## Set up

Set up libraries and load data.

In [1]:
import numpy as np
import pandas as pd
import scipy.sparse
from sklearn.tree import DecisionTreeClassifier
from sklearn.svm import LinearSVC
from sklearn.neural_network import MLPClassifier
from sklearn.metrics import accuracy_score, confusion_matrix, precision_recall_fscore_support
import pickle

In [2]:
# load count vectors
train_vectors = scipy.sparse.load_npz('../data/derived/tweets_supervised_train_vectors_count.npz')
dev_vectors   = scipy.sparse.load_npz('../data/derived/tweets_supervised_dev_vectors_count.npz')

# load tweet dataframes
train_df = pd.read_csv('../data/derived/tweets_supervised_train.csv')
dev_df   = pd.read_csv('../data/derived/tweets_supervised_dev.csv')

Confirm data size and format is as expected.

In [3]:
# check size of dataframes
for df in [train_df, dev_df]:
    print(f'{len(df)} records.')

# check shape and format of vectors
for vectors in [train_vectors, dev_vectors]:
    print(f'{vectors.shape}    {type(vectors)}')

6497 records.
1393 records.
(6497, 14740)    <class 'scipy.sparse.csr.csr_matrix'>
(1393, 14740)    <class 'scipy.sparse.csr.csr_matrix'>


Create random seed to use as needed.

In [4]:
# create global variable to use for random seed as needed
random_seed = 466

## Train decision tree classifier

In [11]:
def train_decision_tree(vectors, df, max_depth, random_seed):
    """
    Train decision tree classifier with provided features, labels, maximum depth, and random seed
    """
    
    # initialize classifier with default arguments
    decision_tree = DecisionTreeClassifier(max_depth = max_depth, random_state = random_seed)
    
    # train classifier
    decision_tree.fit(X = vectors, y = df['label'])
    
    # write to file
    filepath_out = f'../data/derived/model_decisiontree_maxdepth{max_depth}.pkl'
    pickle.dump(decision_tree, open(filepath_out, 'wb'))
    
    return decision_tree

In [12]:
# train decision tree
decision_tree = train_decision_tree(train_vectors, train_df, None, random_seed)

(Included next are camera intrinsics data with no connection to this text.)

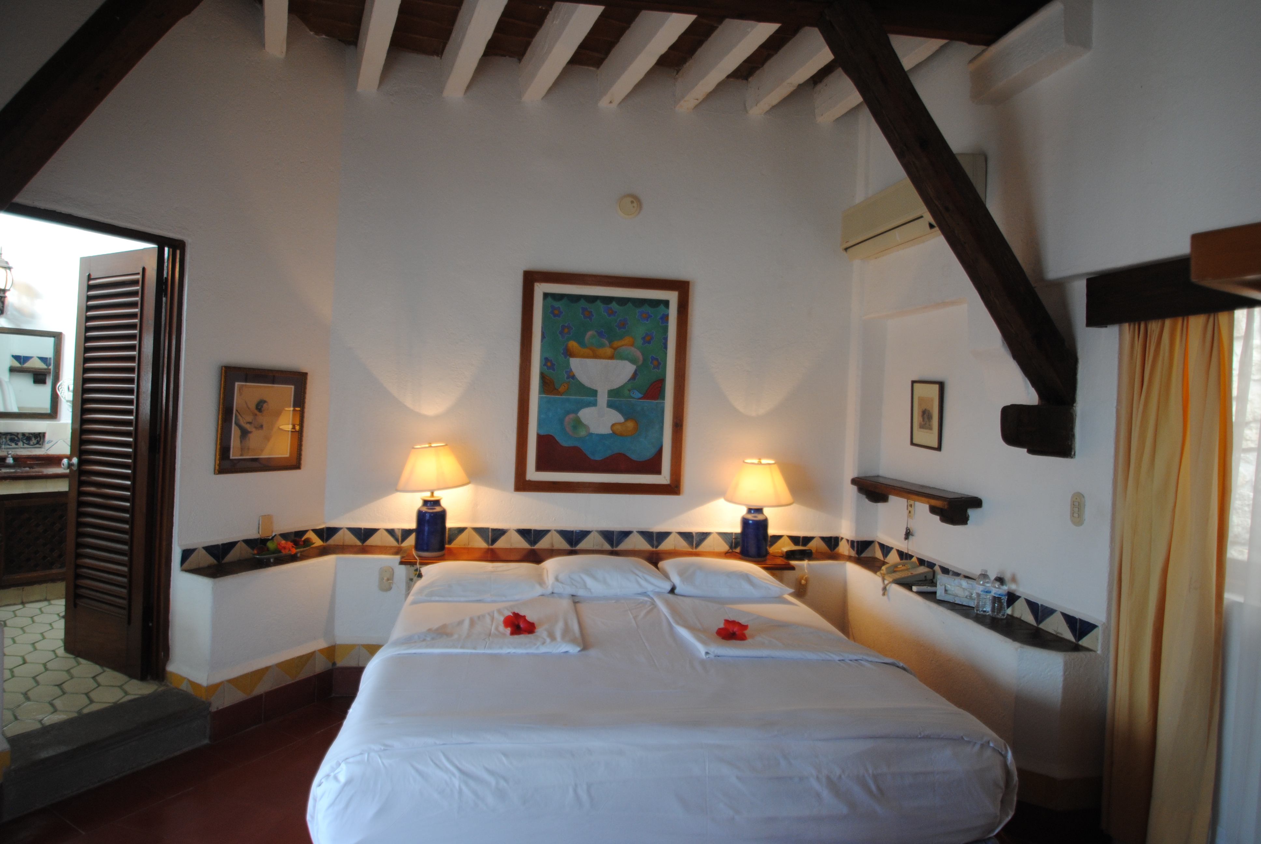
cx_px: 630
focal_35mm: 20
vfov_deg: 63.4
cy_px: 422
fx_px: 684
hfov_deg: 85.4
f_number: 3.8
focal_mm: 13
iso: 250
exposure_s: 1/30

## Predict with decision tree classifier

In [19]:
def predict_decision_tree(decision_tree, vectors, df, dataset_name):
    """
    Generate predictions with trained decision tree classifier
    """
    # generate predictions with classifier
    predictions = decision_tree.predict(X = vectors)
    
    # create dataframe with record IDs, labels, and predicted labels
    df = pd.DataFrame(data={'tweet_id':df['tweet_id'], 'label':df['label'], 'prediction':predictions})
    
    # write dataframe to file
    filepath_out = f'../data/derived/predictions_decisiontree_maxdepth{decision_tree.max_depth}_{dataset_name}.pkl'
    df.to_csv(filepath_out, index=False)
    
    return predictions

In [20]:
# generate predictions for decision tree
predictions_train = predict_decision_tree(decision_tree, train_vectors, train_df, 'train')
predictions_dev   = predict_decision_tree(decision_tree, dev_vectors,   dev_df,   'dev')

## Evaluate predictions

In [22]:
def evaluate_predictions(labels, predictions, model_name, max_depth, dataset_name):
    """
    Calculate accuracy, confusion matrix, support, precision, recall and F1 score and write to CSV
    """
    
    # initialize empty dictionary to store metrics
    metrics = dict()
    
    # calculate and store confusion matrix
    tn, fp, fn, tp = confusion_matrix(y_true = labels, y_pred = predictions).ravel()
    metrics['true_positives']  = tp
    metrics['false_positives'] = fp
    metrics['true_negatives']  = tn
    metrics['false_negatives'] = fn
    
    # calculate and store accuracy
    accuracy = (tp + tn) / (tp + tn + fp + fn)
    metrics['accuracy'] = accuracy
    
    # calculate and store macro precision, recall and F1 score
    macro_precision, macro_recall, macro_f1, _ = precision_recall_fscore_support(y_true = labels,
                                                                                 y_pred = predictions,
                                                                                 average='macro')
    metrics['macro_recall']    = macro_recall
    metrics['macro_precision'] = macro_precision
    metrics['macro_f1']        = macro_f1
    
    # calculate and store micro precision, recall and F1 score
    micro_precision, micro_recall, micro_f1, _ = precision_recall_fscore_support(y_true = labels,
                                                                                 y_pred = predictions,
                                                                                 average='micro')
    metrics['micro_recall']    = micro_recall
    metrics['micro_precision'] = micro_precision
    metrics['micro_f1']        = micro_f1
    
    # calculate and store binary precision, recall and F1 score
    binary_precision, binary_recall, binary_f1, _ = precision_recall_fscore_support(y_true = labels,
                                                                                    y_pred = predictions,
                                                                                    average='binary')       
    metrics['binary_recall']    = binary_recall
    metrics['binary_precision'] = binary_precision
    metrics['binary_f1']        = binary_f1
    
    # create dataframe
    metrics_df = pd.DataFrame(data=list(metrics.items()), columns=['metric','value'])
    
    # write dataframe to CSV
    filepath_out = f'../data/derived/performance_{model_name}_{max_depth}_{dataset_name}.csv'
    metrics_df.to_csv(path_or_buf = filepath_out, index = False)
    
    return metrics_df

In [23]:
# evaluate predictions for decision tree and write to CSV
metrics_train = evaluate_predictions(train_df['label'], predictions_train, 'decisiontree', None, 'train')
metrics_dev   = evaluate_predictions(dev_df['label'],   predictions_dev,   'decisiontree', None, 'dev')